Medically, it is known as dysphagia, and it can be very scary for carers to identify and attempt to treat. So, in this article, you will be introduced to what dysphagia is, the different types, and a brief introduction as to what can be done to help your loved one eat with more success.
What is Dysphagia?
Dysphagia translates to mean issues or difficulty with swallowing. However, when having this disorder diagnosed, it is critical that the symptoms are also found when your loved one is aiming to swallow a liquid, as this is an important diagnostic indicator.
The causes of dysphagia fall into 2 groups, which are obstructive lesions and motor disorders. The diagnostic criteria for diagnosing these differ based on clinical presentations. However, whilst you are waiting for a diagnosis, it is worth looking into food supplements for your loved one to take that are specifically targeted to dysphagia, for instance investigate the SimplyThick company to have a look at the aids that they offer to help keep those with dysphagia in good health.
Now, onto the different types of dysphagia.
Oropharyngeal dysphagia happens when there is an issue moving food from the oral cavity to the esophagus. Symptoms of this include food sticking in the mouth or the neck, and there are many neuromuscular disorders associated with this type, accounting for almost 85% of cases. The dysfunction is caused by the upper sphincter being unable to relax, causing contraction and difficulty with swallowing.

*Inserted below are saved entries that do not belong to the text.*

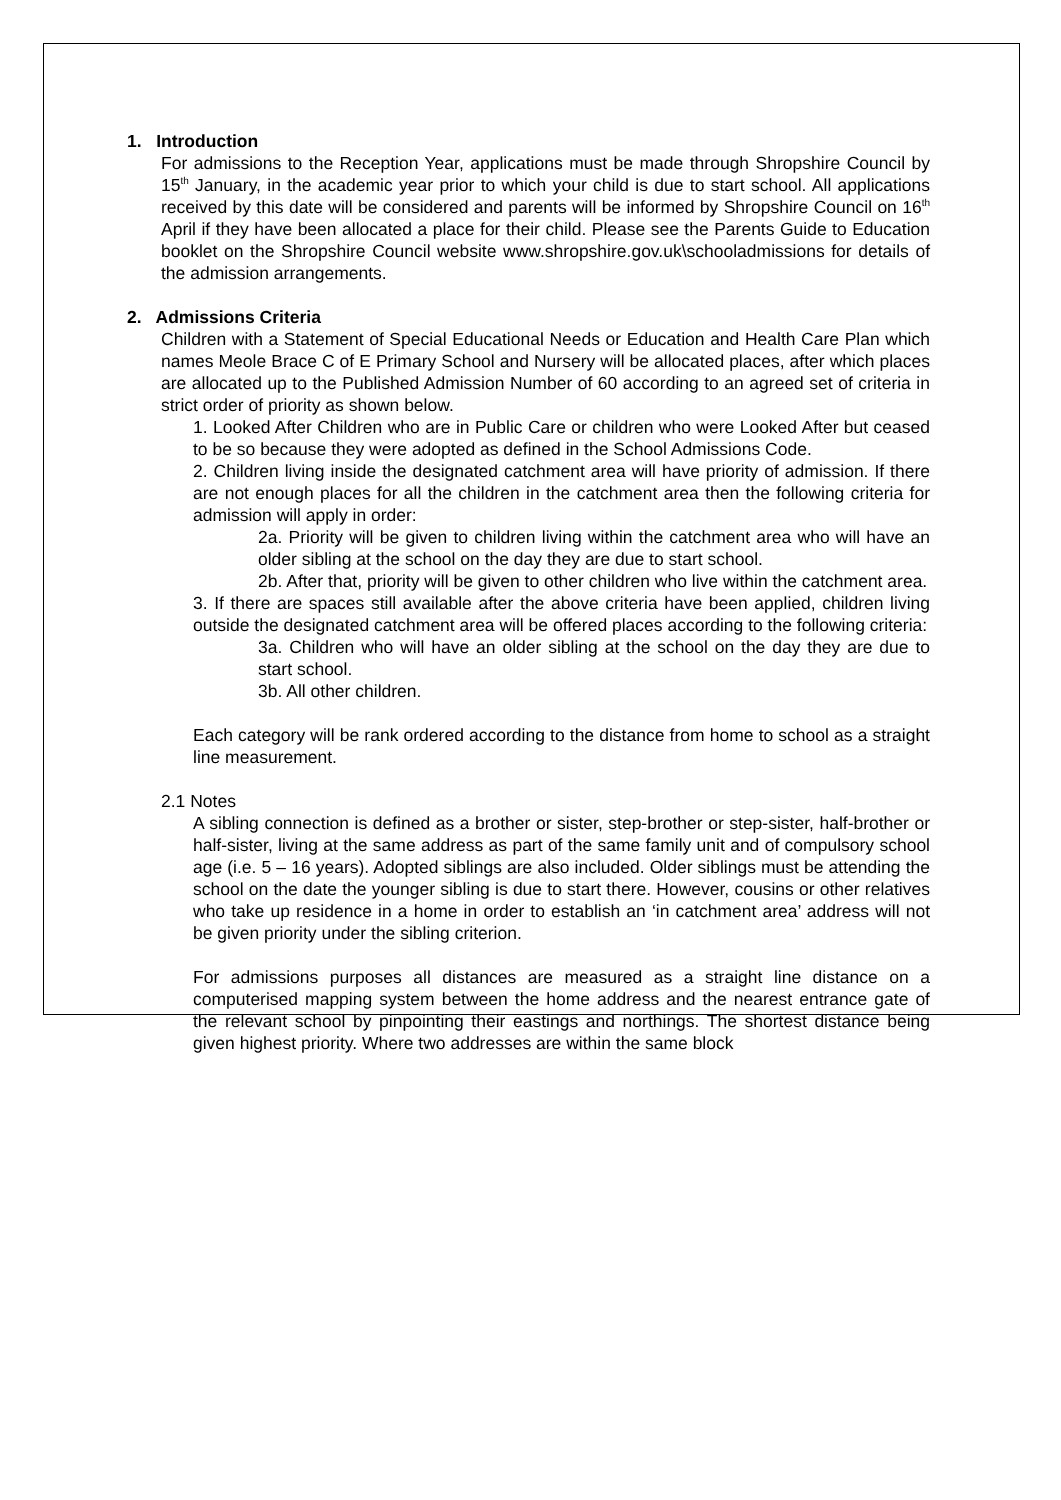1. Introduction
For admissions to the Reception Year, applications must be made through Shropshire Council by 15<sup>th</sup> January, in the academic year prior to which your child is due to start school. All applications received by this date will be considered and parents will be informed by Shropshire Council on 16<sup>th</sup> April if they have been allocated a place for their child. Please see the Parents Guide to Education booklet on the Shropshire Council website www.shropshire.gov.uk\schooladmissions for details of the admission arrangements.
2. Admissions Criteria
Children with a Statement of Special Educational Needs or Education and Health Care Plan which names Meole Brace C of E Primary School and Nursery will be allocated places, after which places are allocated up to the Published Admission Number of 60 according to an agreed set of criteria in strict order of priority as shown below.
1. Looked After Children who are in Public Care or children who were Looked After but ceased to be so because they were adopted as defined in the School Admissions Code.
2. Children living inside the designated catchment area will have priority of admission. If there are not enough places for all the children in the catchment area then the following criteria for admission will apply in order:
2a. Priority will be given to children living within the catchment area who will have an older sibling at the school on the day they are due to start school.
2b. After that, priority will be given to other children who live within the catchment area.
3. If there are spaces still available after the above criteria have been applied, children living outside the designated catchment area will be offered places according to the following criteria:
3a. Children who will have an older sibling at the school on the day they are due to start school.
3b. All other children.
Each category will be rank ordered according to the distance from home to school as a straight line measurement.
2.1 Notes
A sibling connection is defined as a brother or sister, step-brother or step-sister, half-brother or half-sister, living at the same address as part of the same family unit and of compulsory school age (i.e. 5 – 16 years). Adopted siblings are also included. Older siblings must be attending the school on the date the younger sibling is due to start there. However, cousins or other relatives who take up residence in a home in order to establish an ‘in catchment area’ address will not be given priority under the sibling criterion.
For admissions purposes all distances are measured as a straight line distance on a computerised mapping system between the home address and the nearest entrance gate of the relevant school by pinpointing their eastings and northings. The shortest distance being given highest priority. Where two addresses are within the same block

This type of dysphagia occurs when there is difficulty passing liquids or solids through the esophagus, specifically between the lower sphincter and the upper one. It can be due to an issue with the esophagus or a physical impairment in the passage, like an obstruction.
Esophagogastric dysphagia is when there is an impairment of the passage of food or liquid from the lower sphincter into the gastric area or the stomach. This can be due to issues with the lower oesophageal sphincter or issues with the relaxation of this sphincter. It creates an unpleasant sensation of food becoming stuck at the lower end of the sternum, and it may be due to lesions or issues with blood flow to the stomach.
Paraesophageal can present with discomfort when somebody is eating food, or it may actually feel like a pain in the stomach, duodenum, or gall bladder. It is caused by a physical impingement of this oesophageal wall or lesions which prevent food from passing through the esophagus.
Diagnosis of dysphagia is key, as well as identifying the right type. Scans may need to be performed that can help determine the severity of the issue. As mentioned before, there are foods that are aimed at people who have dysphagia, so you can ensure that from the diagnosis and beyond, the person you are caring for will be able to eat balanced nutritious meals.